• WRITTEN PROBLEM
Output the lines below exactly as they appear, starting at the line that contains "Find anything that" and ending at the line that contains "Wrap output in", including both of those lines.

(Excerpt from a dataset)
>> START

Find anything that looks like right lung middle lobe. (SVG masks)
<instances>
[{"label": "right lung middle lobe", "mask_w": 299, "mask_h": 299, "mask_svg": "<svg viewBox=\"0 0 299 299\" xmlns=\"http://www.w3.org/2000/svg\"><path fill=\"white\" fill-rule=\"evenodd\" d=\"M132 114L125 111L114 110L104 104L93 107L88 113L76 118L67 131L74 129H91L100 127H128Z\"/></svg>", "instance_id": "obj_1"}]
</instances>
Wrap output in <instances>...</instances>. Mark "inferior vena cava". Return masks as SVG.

>> END
>> START

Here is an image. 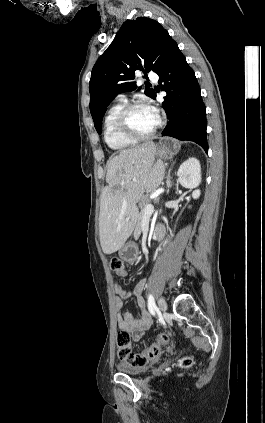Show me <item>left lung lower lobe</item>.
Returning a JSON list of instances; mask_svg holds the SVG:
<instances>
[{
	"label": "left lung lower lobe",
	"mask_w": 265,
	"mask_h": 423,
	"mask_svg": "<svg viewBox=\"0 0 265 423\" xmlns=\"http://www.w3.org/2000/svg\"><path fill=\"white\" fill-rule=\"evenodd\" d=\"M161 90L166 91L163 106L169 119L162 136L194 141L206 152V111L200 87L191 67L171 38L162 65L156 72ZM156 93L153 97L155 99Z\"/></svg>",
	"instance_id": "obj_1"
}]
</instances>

>> END
>> START

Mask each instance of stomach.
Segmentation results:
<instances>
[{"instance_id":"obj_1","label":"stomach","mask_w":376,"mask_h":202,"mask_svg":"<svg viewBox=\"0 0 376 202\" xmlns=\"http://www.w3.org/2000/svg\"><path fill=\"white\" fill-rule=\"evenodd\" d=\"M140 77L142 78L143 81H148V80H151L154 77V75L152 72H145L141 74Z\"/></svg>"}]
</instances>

>> END

• RESULT OF THE TASK
Find anything that looks like right lung middle lobe. (SVG masks)
<instances>
[{"label": "right lung middle lobe", "mask_w": 299, "mask_h": 299, "mask_svg": "<svg viewBox=\"0 0 299 299\" xmlns=\"http://www.w3.org/2000/svg\"><path fill=\"white\" fill-rule=\"evenodd\" d=\"M132 114L125 111L114 110L104 104L93 107L88 113L76 118L67 131L74 129H91L100 127H128Z\"/></svg>", "instance_id": "obj_1"}]
</instances>
Wrap output in <instances>...</instances>. Mark "inferior vena cava". Return masks as SVG.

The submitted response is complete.